OBJECTIVES: To determine the extent of career-long and 12-month exposure to sexual, physical and psychological/verbal violence committed by patients or their companions among physical therapists in Spain. Additionally, to identify the factors associated with such exposure.

METHODS: This study employed an observational cross-sectional approach. Initially, a questionnaire was developed and validated using a convenience sample. Subsequently, it was distributed via e-mail to all physical therapists registered in Spain in the first quarter of 2022. Individual risk models were created for each type of violence experienced within the past 12 months.
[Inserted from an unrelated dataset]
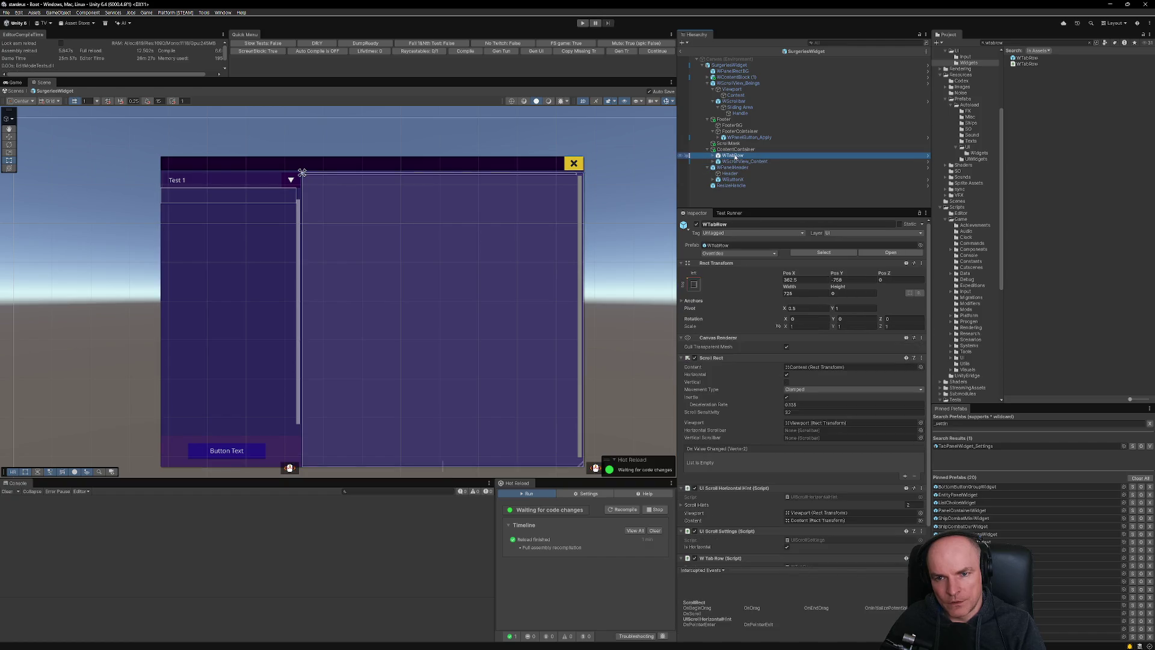
left_click(838, 293)
type("40f")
RESULTS: The prevalence of violence encountered by physical therapists throughout their careers were 47.9% for sexual violence, 42.7% for psychological/verbal abuse, and 17.6 % for physical abuse. Lower values were observed within the last 12 months (13.4%, 15.8% and 5.2%, respectively). Statistical risk modeling for each type of violence experienced in the past 12 months indicated that the common precipitating factor for all forms of violence was working with patients with cognitive impairment. Working part-time appeared to be a protective factor. Other factors, such as the practitioners' gender, practice setting, or clinic location showed variations among the diverse types of violence.

CONCLUSIONS: The exposure to type II workplace violence within the last 12 months among physical therapists in Spain (Europe) is not so high as in some other world regions. Various individual, clinical, and professional/organizational risk factors have been identified in connection with type II workplace violence. Further research is warranted to compare the violence experienced once the COVID pandemic has subsided.